In 2015, the company embarked on a mission to modernise its software stack, to support the new realities of continuous development. At the heart of its efforts were a new website and a new mobile app that allowed customers to track the food they eat, input weight and lifestyle information, and give them real-time data to crunch and re-calculate customised weight loss programs for each member. From user conveniences, like the ability to barcode scan food at the supermarket and track meals, to more holistic considerations around how they would ingest data from other user devices. The re-platforming vision was a core set of microservices that would simplify developer creation of new services without the drag of monolith dependency and scale concerns.

They have created 12 different microservices — all written in Scala using the Play Framework and also using Akka, and built on top of the Cassandra database. Each microservice provides its own REST API to power aspects of client applications that allow customers to track food, enter data, and follow a calculated, customised weight loss program.

The team favours Play Framework for its simplicity and performance – it doesn’t require a lot of detailed knowledge to understand how to use it, and as a mature framework it’s very easy to get up and running. This made it ideal for building out their REST APIs as a set of highly available microservices.

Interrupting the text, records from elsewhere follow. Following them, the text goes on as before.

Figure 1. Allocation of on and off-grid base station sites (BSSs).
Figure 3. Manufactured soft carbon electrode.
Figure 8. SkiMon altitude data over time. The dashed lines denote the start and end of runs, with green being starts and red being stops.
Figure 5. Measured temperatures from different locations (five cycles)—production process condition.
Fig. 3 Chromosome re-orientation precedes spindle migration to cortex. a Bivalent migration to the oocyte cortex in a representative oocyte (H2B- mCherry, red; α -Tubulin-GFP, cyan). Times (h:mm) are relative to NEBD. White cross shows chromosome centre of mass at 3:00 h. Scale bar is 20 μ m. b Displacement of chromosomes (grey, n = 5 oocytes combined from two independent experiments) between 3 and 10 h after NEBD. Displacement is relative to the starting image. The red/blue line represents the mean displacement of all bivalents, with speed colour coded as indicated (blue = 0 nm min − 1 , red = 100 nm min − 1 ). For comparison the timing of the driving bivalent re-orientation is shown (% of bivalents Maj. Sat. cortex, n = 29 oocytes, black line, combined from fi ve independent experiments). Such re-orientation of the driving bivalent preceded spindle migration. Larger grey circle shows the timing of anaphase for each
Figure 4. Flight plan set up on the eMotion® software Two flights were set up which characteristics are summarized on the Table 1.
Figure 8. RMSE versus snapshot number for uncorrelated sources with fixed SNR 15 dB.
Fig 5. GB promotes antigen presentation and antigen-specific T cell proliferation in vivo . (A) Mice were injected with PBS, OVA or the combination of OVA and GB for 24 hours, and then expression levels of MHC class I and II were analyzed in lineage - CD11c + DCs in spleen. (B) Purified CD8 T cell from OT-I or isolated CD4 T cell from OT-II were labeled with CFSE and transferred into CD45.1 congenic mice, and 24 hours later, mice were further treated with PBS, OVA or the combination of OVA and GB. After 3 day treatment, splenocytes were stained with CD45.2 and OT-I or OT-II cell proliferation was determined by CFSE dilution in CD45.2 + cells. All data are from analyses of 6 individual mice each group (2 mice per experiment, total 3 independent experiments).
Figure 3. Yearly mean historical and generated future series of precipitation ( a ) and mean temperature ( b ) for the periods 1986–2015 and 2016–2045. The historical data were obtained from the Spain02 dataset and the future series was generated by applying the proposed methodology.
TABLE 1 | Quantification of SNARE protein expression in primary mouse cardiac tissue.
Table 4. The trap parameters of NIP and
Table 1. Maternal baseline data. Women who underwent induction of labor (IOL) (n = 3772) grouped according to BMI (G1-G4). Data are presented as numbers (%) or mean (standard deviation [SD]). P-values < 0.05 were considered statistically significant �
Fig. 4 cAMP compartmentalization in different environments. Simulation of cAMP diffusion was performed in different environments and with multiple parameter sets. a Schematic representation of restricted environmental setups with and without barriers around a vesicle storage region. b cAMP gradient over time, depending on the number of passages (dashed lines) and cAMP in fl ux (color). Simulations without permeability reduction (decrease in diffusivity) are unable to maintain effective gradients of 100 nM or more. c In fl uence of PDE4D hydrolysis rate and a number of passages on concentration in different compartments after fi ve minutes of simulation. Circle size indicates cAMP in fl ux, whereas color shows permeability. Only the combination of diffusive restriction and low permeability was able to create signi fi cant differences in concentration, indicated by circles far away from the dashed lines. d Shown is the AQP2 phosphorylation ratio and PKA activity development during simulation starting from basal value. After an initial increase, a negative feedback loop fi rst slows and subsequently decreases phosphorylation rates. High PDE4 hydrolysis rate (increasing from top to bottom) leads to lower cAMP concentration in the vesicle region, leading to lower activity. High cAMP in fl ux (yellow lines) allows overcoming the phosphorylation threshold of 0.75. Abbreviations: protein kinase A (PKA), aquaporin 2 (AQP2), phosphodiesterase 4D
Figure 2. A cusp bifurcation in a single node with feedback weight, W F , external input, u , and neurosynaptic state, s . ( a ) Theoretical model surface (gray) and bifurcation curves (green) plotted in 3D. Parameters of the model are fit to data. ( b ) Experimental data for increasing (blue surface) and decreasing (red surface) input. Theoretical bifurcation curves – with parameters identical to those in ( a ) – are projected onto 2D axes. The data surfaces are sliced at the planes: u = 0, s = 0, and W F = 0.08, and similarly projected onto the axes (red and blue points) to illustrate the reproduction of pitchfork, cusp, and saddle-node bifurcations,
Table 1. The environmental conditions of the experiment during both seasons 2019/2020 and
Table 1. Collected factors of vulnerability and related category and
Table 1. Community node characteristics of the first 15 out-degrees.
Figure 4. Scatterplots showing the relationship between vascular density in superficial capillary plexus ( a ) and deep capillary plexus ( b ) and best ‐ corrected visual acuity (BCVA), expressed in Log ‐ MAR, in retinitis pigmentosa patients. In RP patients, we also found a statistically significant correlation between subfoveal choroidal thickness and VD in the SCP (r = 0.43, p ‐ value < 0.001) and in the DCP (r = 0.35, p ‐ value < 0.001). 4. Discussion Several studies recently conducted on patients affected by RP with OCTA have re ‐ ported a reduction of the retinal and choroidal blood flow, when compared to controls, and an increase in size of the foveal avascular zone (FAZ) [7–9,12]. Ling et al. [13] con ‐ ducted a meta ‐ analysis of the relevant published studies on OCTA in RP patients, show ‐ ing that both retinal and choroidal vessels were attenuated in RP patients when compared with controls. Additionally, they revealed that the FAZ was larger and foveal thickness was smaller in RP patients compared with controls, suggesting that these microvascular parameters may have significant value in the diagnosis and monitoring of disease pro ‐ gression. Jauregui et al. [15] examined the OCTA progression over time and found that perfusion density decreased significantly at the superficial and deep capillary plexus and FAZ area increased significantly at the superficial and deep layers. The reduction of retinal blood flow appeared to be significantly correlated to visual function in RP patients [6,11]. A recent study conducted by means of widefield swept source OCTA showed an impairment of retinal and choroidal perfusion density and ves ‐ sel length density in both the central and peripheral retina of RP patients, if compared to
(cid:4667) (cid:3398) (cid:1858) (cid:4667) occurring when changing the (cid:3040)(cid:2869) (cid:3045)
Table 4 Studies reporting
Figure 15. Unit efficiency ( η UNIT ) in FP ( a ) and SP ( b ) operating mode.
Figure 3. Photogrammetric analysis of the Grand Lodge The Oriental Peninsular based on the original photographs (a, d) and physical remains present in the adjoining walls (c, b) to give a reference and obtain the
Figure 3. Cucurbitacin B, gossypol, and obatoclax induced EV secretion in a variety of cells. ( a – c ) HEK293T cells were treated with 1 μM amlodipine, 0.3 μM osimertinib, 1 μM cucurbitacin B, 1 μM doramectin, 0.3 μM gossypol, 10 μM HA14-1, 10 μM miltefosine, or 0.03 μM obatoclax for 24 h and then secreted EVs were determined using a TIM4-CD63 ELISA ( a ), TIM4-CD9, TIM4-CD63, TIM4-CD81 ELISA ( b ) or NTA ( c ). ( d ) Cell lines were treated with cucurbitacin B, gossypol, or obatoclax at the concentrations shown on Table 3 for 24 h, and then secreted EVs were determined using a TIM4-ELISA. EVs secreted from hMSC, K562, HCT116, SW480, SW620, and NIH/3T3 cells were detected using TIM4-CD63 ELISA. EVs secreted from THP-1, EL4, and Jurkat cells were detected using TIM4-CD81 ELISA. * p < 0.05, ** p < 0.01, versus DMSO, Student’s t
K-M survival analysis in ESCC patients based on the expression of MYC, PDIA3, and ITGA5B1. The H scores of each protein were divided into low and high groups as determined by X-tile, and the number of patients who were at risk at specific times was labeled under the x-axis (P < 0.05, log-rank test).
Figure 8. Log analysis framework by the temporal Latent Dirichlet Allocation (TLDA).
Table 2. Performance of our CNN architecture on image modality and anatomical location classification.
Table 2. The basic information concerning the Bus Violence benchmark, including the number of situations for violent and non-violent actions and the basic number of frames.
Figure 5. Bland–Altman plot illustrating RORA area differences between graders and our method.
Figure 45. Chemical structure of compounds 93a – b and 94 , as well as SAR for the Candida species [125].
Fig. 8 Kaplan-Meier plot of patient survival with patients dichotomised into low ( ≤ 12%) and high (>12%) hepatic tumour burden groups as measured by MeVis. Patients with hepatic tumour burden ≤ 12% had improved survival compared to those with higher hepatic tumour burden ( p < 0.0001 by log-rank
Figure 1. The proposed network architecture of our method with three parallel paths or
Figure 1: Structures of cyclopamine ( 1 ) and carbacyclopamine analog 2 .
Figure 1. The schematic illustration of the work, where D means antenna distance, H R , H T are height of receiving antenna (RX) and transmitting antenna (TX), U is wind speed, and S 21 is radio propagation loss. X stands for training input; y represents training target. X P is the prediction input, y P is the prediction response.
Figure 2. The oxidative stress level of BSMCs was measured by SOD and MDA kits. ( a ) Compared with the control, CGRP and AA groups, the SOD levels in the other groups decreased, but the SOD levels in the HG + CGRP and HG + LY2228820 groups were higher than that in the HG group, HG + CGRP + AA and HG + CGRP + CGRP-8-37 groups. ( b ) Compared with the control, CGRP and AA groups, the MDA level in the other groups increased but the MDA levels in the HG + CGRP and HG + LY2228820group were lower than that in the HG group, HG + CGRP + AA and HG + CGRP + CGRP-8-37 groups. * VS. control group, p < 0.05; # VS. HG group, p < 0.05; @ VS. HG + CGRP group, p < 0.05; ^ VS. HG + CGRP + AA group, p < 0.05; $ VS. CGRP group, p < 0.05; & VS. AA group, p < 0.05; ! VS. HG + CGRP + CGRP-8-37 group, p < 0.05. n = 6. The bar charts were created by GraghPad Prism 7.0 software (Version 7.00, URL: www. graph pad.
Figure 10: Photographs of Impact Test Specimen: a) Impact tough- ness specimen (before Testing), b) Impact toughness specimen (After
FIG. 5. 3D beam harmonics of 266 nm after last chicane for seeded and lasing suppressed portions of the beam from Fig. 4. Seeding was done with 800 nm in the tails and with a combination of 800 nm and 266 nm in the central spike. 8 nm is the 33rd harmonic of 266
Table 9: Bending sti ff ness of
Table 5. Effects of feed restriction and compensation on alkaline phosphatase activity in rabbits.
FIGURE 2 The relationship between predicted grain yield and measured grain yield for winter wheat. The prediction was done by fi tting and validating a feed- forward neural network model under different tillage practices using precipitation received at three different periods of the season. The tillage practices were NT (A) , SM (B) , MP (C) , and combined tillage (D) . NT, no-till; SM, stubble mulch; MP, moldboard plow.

The Actor abstraction provided by Akka offered a simple way for them to handle slow operations like external HTTP calls or writes to the database in a non-blocking, concurrent manner. Actors make it very easy to perform concurrent operations to avoid race conditions, unnecessary thread-blocking, and other common concurrency issues. They found Actors particularly useful for reading from/writing to Kinesis event streams.

What the company Like About …
Scala
  • High Productivity – Simple concise syntax, rapid development, strong type system
  • Great with concurrency – Because of immutability, Futures and Actors.
  • Java interoperability – Allows re-use of Java libraries, JVM tooling, etc.
Play
  • Simple to use
  • Great for creating REST APIs
  • Highly performant in microservices and streaming data architectures
Akka
  • Powerful multi-threading capabilities
  • Concurrency abstractions are well-suited for event streams
  • Capabilities to bulkhead code and scale without re-writes
Monitoring
  • Easy/fast to implement monitoring
  • Very useful for performance tuning of applications, identifying bottlenecks, etc.
  • Integrates well with visualisation tools
NashTech support
  • Very responsive
  • Very helpful with deep knowledge of all aspects of the NashTech stack
  • Great for general Scala advice

The outcome 

The modernised stack

Time to release updates

Typically 3-4 hours, often requiring application downtime.

< 20 minutes to release a service update with no downtime

Ability to scale

Scaling up is a very slow labour-intensive manual process, requiring cloning and customisation of hardware, code deployments and testing. This typically takes days to implement.

Can horizontally scale a service up or down in minutes as a fully automated process. Soon will be able to automatically scale up or down in response to demand.

Today

A hotbed for developer innovation and a great culture for Scala developers

Today with its microservices architecture, they have become a nimble development organisation focused on expanding customer services based on real-time data and integrating various other devices. The company’s #1 engineering focus is its member experience and building best-in-class applications with emerging frameworks. As of Q4 2016, they saw five consecutive quarters of recruitment growth, with 2.6 million end-of-period subscribers.

“We want to continue to use Fast Data to be very responsive to our customers. We’re interested in all aspects of Fast Data – event streaming, data analytics, and real-time ingest. NashTech Reactive Platform and our microservices architecture enable us to pursue these new opportunities to bring value to our members.”